Sara Dias e Nuno Costa são viajantes “profissionais”. Sempre que voltam a casa empenham-se em novos projetos no imediato, de maneira a manter alguma novidade e dinâmica (Foto: DR)

Voltar a casa, ao trabalho e às rotinas depois de umas semanas de descanso pode não ser pacífico. Há quem se sinta abatido e com dificuldades de readaptação. A “depressão pós-férias” não vem nos manuais de diagnóstico, mas é um problema real.

Nem sempre é fácil voltar ao trabalho na segunda-feira, depois de um fim de semana de descanso, mas esse dever pode ser ainda mais sofrido quando se trata de um regresso após algumas semanas de pausa.

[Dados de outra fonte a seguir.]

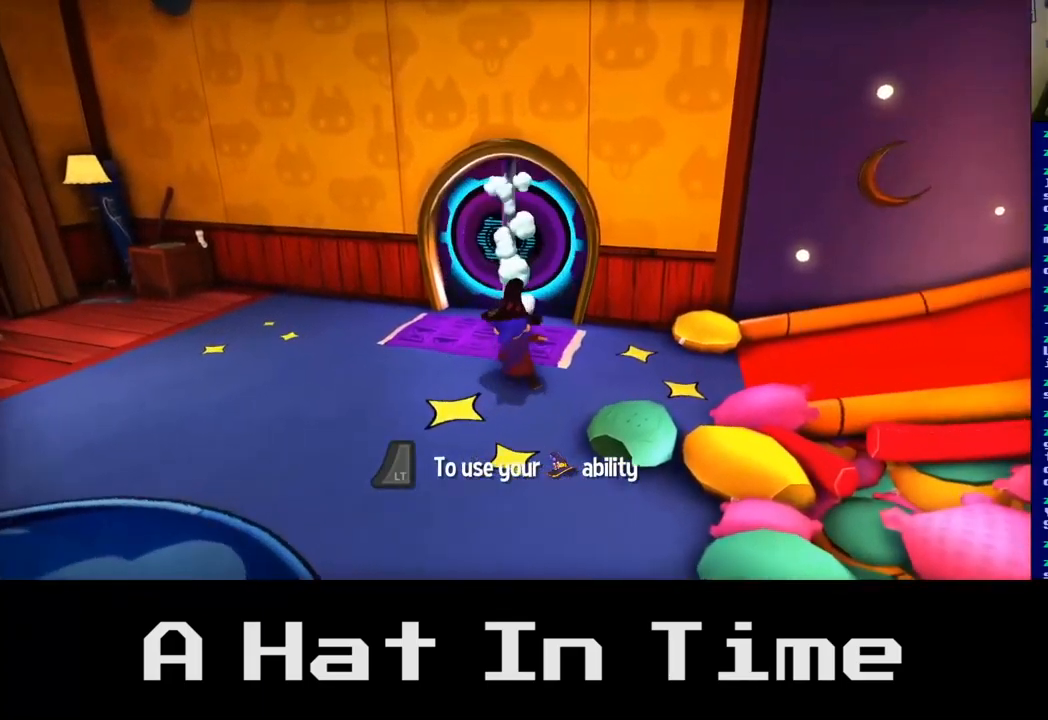
{"buttons": [], "left_stick": "up", "right_stick": "center", "events": []}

Porque, pese embora a chamada “depressão pós-férias” não ser um diagnóstico disponível – o Manual de Diagnóstico e Estatística das Perturbações Mentais (DSM) não contempla tal definição -, a verdade é que, na prática, há quem sofra com grande abatimento e dificuldade de readaptação no fim das férias grandes.

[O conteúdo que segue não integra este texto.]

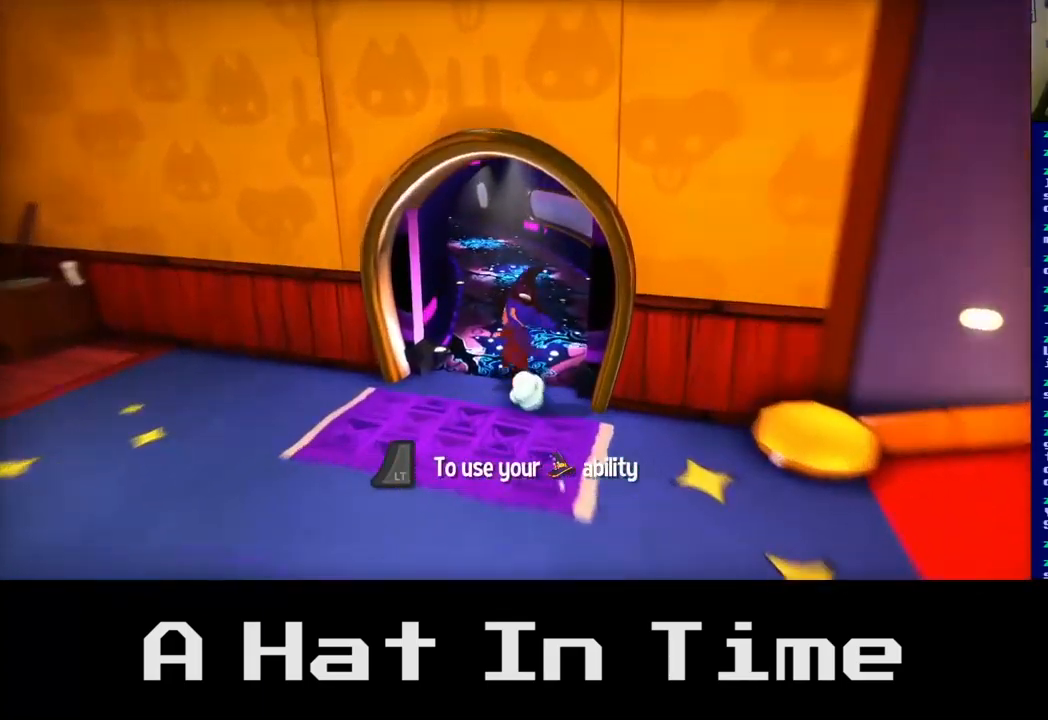
{"buttons": [], "left_stick": "up", "right_stick": "center", "events": []}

“Não temos dados concretos, mas sabemos que é uma situação frequente. Porque ninguém se farta de férias e porque, hoje, temos muitas pessoas que não fazem aquilo que gostam – sentem-se descontentes com as suas tarefas, com as políticas da empresa, com o vencimento ou com chefias – e isso tem um peso muito significativo nesta questão”, clarifica a psicóloga clínica Raquel Ferreira.

Segundo a especialista, essa síndrome pós-férias é mais frequente entre aqueles que não repartem os dias de férias ao longo do ano. “Os que tiram um mês inteiro, quando chegam ao fim pensam: ‘Agora só para o ano’. E um ano é muito tempo para ficar à espera.” Exatamente por isso, uma das recomendações para evitar esse desânimo no regresso ao trabalho é fazer férias repartidas. “Para quem pode, o ideal é fazer uma gestão dos dias disponíveis que permita ir tirando pequenos períodos de descanso ao longo do ano. É mais fácil regressar ao trabalho, com mais alento, sabendo, por exemplo, que dali a três meses se volta a ter uns dias de folga.”

“Manter os horários das refeições e não derrapar nos do sono é uma forma de evitar essa sensação de cansaço no regresso ao trabalho”
Raquel Ferreira, psicóloga clínica

Outro conselho útil – embora talvez mais difícil de implementar – é manter algumas rotinas básicas. Apesar de ser normal fazer mudanças de horários no período de férias, o corpo acaba por pagar caro: demora algum tempo a adaptar-se a horários novos e, quando finalmente está adaptado, acabam as férias e volta a haver nova alteração. “Isto leva a uma grande sensação de cansaço. E é por esta razão que ouvimos muitas vezes as pessoas dizerem ‘Precisava de férias para descansar das férias’. Tentar manter pelo menos os horários das refeições e não derrapar muito nos do sono é uma forma de evitar essa sensação de cansaço no regresso ao trabalho”, aconselha Raquel Ferreira. Isso e ter em mente que as férias não têm de ser uma sucessão de planos e de coisas a acontecerem a todos os momentos: pode e deve haver tempo simplesmente para descansar e não fazer nada.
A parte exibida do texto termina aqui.